Samedi dernier j’ai fait une excursion/incursion à Pékin (c’est à dire faire deux heures de bus pour rester encore dans les marges de l’agglomération) pour visiter une ville de canaux, Gubei, dont j’aurais l’occasion de vous reparler.
J’ai visité là une distillerie de cet alcool si célèbre dans le pays, le Baijiu (白酒 – alcool blanc, prononcez baydzio), fait de la distillation de cinq céréales (ne me demandez pas la proportion, j’ai déjà réussi à traduire les noms des céréales en français !). Citons ici le millet, le sorgho, le riz, le maïs et le blé. Après les opérations techniques, l’alcool, qui titre entre 45 et 60° est mis en jarre, le récipient de terre remplaçant ici nos fûts de chêne.


Les Chinois ont avec l’alcool un rapport tout à fait différent de celui que nous avons globalement en France (voire en Europe), il s’avère finalement bien plus contrasté que ce que nous connaissons. Même si la tendance est à la baisse, nous avons l’habitude d’accompagner nos dîners et souvent nos déjeuners de vin (sans compter certains brunchs où vous sont proposés champagne ou parfois même des cocktails, tels le « Bloody Mary », que l’on pourrait surnommer le « cocktail du lendemain » – comprenez, lendemain de cuite), l’alcool, sous sa forme raisonnable (hors alcools forts, qui sont en déclin), accompagne nos repas festifs.
En Chine, les repas « communs » sont normalement (comme de plus en plus en France) exempts d’alcool, les Chinois consomment du thé ou de l’eau chaude, qui est réputée bonne pour l’organisme.
Mais quand ils se mettent à boire, ils battent tous les records… Et cela arrive pour tous les dîners d’apparat (d’affaires, de célébration, voire entre amis), nous ne sommes pas loin du « binge drinking » des adolescents de nos contrées, sauf que cela revêt ici un aspect culturel.

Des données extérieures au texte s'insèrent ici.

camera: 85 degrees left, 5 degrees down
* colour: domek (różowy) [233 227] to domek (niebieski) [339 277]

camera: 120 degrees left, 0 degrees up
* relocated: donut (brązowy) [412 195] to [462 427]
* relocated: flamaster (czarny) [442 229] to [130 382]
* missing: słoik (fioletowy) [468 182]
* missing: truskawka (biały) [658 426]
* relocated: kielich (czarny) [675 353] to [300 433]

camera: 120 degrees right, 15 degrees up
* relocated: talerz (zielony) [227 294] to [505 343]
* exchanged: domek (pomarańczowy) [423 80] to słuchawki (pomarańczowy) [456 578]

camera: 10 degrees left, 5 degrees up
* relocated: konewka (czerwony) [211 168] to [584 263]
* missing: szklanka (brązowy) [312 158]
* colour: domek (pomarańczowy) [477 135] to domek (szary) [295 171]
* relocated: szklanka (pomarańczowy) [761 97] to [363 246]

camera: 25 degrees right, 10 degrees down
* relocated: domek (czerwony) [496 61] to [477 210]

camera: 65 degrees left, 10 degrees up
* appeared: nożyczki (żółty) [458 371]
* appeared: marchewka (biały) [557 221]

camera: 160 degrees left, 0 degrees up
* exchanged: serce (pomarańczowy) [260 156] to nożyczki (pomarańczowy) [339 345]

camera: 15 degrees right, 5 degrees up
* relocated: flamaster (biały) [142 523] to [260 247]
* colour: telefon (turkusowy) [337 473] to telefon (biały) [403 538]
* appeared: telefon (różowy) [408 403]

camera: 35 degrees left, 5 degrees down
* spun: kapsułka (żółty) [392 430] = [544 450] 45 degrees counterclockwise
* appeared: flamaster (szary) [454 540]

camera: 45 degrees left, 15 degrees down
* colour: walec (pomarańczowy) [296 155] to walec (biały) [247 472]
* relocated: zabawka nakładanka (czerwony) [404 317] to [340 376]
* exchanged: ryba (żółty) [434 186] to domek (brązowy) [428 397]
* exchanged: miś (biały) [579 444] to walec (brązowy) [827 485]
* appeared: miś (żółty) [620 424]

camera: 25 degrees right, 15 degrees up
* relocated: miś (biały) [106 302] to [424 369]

J’ai d’ailleurs vu à Shenzhen un homme ramené dans l’hôtel (luxueux) où je passais la nuit, dans une chaise roulante, totalement inconscient, je pense que nous étions proche du coma éthylique.
Je vous raconte aussi ce dîner formel à Lingbao, dans lequel j’étais une invitée de marque. Le choix du placement, autour de la table ronde, s’est organisé d’après le rang des personnes présentes, le Directeur face à la porte, moi à sa droite, son Directeur adjoint à ma droite, etc… Ensuite, nous ont été apportées des petites carafes de cet alcool (les femmes présentes à la table, averties, avaient fait le choix du vin…) et j’ai assisté à un moment inédit, tout le monde est venu tour à tour trinquer avec moi en me faisant un compliment. Normalement, vous devez vider votre (petit, heureusement) verre cul sec « 干杯 – gan bei, soit verre vide », mais les femmes peuvent se soustraire à l’épreuve, ce que je n’ai pas manqué de faire 😉 . Il est quand même très intéressant d’être impliqué dans cette tradition, un repas où tout le monde a une place particulière à table, dans la manière de faire circuler les plats sur le plateau de verre tournant qui occupe le centre de table, de prêter plus ou moins d’attention à votre confort et bien-être ; et de trinquer avec vous d’une manière d’autant plus soutenue que vous êtes important (quelqu’un d’un rang inférieur dans la compagnie trinquera le haut de son verre contre le bas de celui de son supérieur). Le risque est de finir dans un état d’alcoolémie avancée, ce qu’ils recherchent, en arrive je à me dire.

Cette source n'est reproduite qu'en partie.